As soon as I post this, I’m head out for a walk, hoping to remember to be present. (Internet is weak and slow so I’m not posting many pictures.)
What an easy travel day, or shall I say days. My flight was on schedule, as was the bus to Oban and the ferry-bus-ferry to Iona.
It was sunny and hot, which suited me fine for my 24 hours in Oban and first afternoon on Iona. I was on a seafood diet: lunch of scallops along the quay and a dinner of fish and chips in Oban, and a smoked salmon sandwich to take on my travels here. Last night I went off the diet and had roast pork.
Each year on Iona I renew my practice to be present to the moment. I both succeed and fail, but it’s all quite random: I remember, or I don’t. This year feels different, however, because I’ve adopted a mantra for the trip: be present. On the bus ride across Mull I did nothing but look: the amazing scenery became the foreground of my existence.

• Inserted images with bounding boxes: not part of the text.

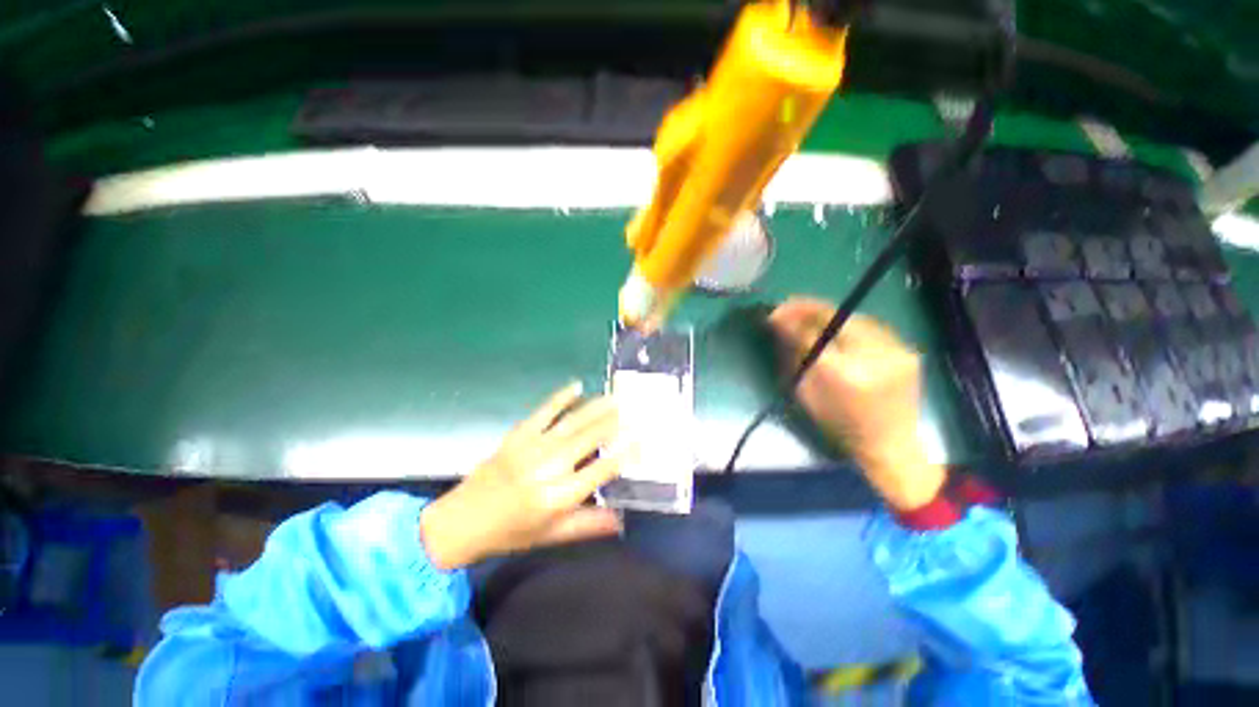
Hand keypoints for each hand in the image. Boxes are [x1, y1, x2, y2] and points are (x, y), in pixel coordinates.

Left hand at [420, 382, 630, 569]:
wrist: (462, 520)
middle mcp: (550, 467)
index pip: (602, 469)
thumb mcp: (551, 534)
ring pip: (573, 422)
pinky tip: (577, 386)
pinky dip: (562, 397)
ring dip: (596, 407)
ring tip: (615, 397)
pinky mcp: (518, 434)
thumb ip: (588, 525)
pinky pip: (545, 411)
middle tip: (633, 408)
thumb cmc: (511, 532)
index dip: (624, 453)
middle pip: (590, 438)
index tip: (641, 439)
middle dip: (615, 422)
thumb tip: (621, 520)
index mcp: (559, 496)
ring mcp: (533, 447)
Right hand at [769, 297, 945, 510]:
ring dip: (829, 314)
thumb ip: (796, 355)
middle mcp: (874, 356)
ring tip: (809, 316)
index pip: (814, 332)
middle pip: (838, 317)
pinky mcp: (907, 350)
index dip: (792, 317)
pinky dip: (849, 324)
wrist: (890, 445)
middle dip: (809, 309)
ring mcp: (896, 351)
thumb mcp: (806, 392)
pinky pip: (871, 326)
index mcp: (843, 374)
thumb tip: (782, 325)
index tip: (775, 311)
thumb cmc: (839, 424)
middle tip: (788, 307)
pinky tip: (837, 327)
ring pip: (855, 317)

I wonder if they play at April Fools in Italy? Probably, but I’ll never find out, at least I doubt anyone will play a joke on me. After all, I’m here for my last three days of silence, solitude and simplicity. Staying in the moment is becoming more frequent. I have time to practice, but really, I should be able to transfer it when I get back home. It all a question of remembering. Like right now I am swishing my cappuccino around in my mouth to get the full flavor and texture.
Yesterday at the Museo dell'Opera del Duomo I only took a few pictures, and to my amazement, I was much more present to what I was seeing. I was looking at the actual art object, instead of thinking about what I was taking. Nor did I spend an inordinate amount of time reactivating my camera.
I did the same at Santa Maria Novella, snapping only a few gems.